What you will do
The required output is the exact run of lines below that opens at the line with "typical week might" and closes at the line with "DOPING AND CLEAN SPORT".

Source material Start Marker

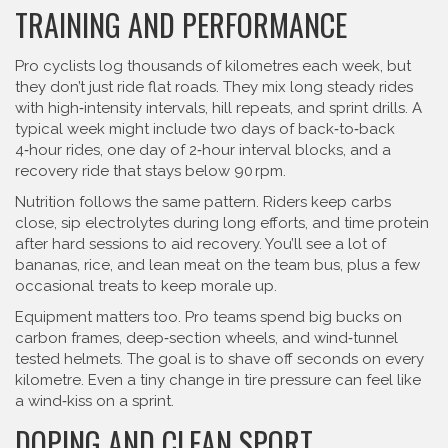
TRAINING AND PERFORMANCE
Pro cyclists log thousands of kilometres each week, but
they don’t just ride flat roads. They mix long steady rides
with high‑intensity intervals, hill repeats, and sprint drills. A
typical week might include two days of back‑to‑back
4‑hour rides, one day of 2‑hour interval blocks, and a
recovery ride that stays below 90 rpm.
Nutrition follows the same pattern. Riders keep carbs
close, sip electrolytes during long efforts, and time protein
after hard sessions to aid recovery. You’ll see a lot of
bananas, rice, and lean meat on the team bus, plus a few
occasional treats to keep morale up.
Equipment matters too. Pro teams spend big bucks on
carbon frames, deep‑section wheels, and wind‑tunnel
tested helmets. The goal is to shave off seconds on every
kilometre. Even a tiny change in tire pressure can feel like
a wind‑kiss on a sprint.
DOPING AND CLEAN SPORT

Source material End Marker
Source material Start Marker

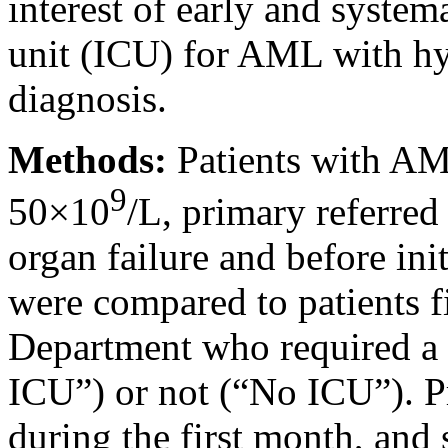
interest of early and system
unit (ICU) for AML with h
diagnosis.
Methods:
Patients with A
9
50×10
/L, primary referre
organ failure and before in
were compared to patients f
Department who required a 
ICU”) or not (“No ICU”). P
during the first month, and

Source material End Marker
Source material Start Marker

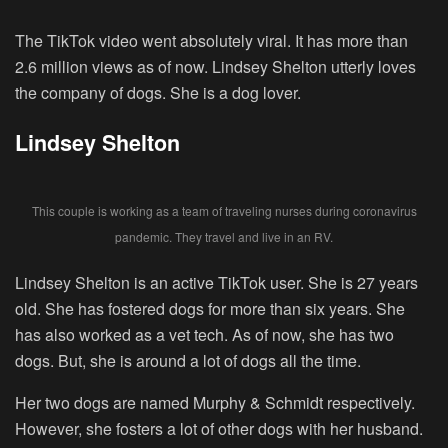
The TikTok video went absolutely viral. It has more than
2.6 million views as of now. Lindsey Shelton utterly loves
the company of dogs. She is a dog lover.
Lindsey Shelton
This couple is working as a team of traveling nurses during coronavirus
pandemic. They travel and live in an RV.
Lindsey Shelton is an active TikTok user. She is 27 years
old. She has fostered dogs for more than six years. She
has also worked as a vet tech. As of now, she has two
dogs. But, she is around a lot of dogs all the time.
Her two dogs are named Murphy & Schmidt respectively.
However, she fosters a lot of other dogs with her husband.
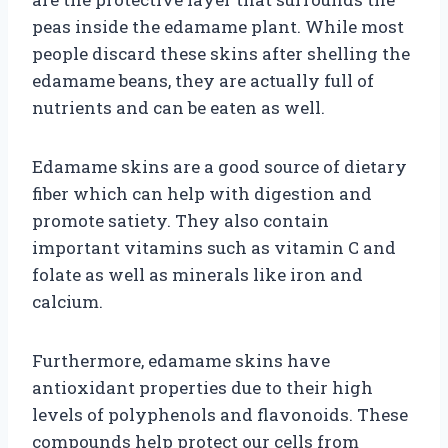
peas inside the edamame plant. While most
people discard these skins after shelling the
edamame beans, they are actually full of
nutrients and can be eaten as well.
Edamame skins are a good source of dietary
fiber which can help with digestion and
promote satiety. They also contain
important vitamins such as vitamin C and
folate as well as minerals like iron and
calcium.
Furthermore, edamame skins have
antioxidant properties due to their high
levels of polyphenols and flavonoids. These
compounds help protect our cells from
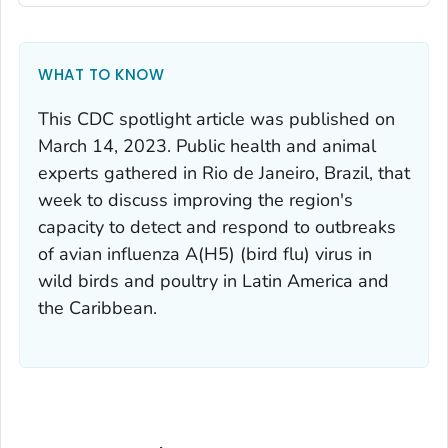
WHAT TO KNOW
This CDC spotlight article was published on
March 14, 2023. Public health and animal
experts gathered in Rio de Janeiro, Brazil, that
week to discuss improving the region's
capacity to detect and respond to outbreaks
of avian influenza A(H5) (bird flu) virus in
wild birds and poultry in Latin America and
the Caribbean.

Source material End Marker

Response area
typical week might include two days of back‑to‑back
4‑hour rides, one day of 2‑hour interval blocks, and a
recovery ride that stays below 90 rpm.
Nutrition follows the same pattern. Riders keep carbs
close, sip electrolytes during long efforts, and time protein
after hard sessions to aid recovery. You’ll see a lot of
bananas, rice, and lean meat on the team bus, plus a few
occasional treats to keep morale up.
Equipment matters too. Pro teams spend big bucks on
carbon frames, deep‑section wheels, and wind‑tunnel
tested helmets. The goal is to shave off seconds on every
kilometre. Even a tiny change in tire pressure can feel like
a wind‑kiss on a sprint.
DOPING AND CLEAN SPORT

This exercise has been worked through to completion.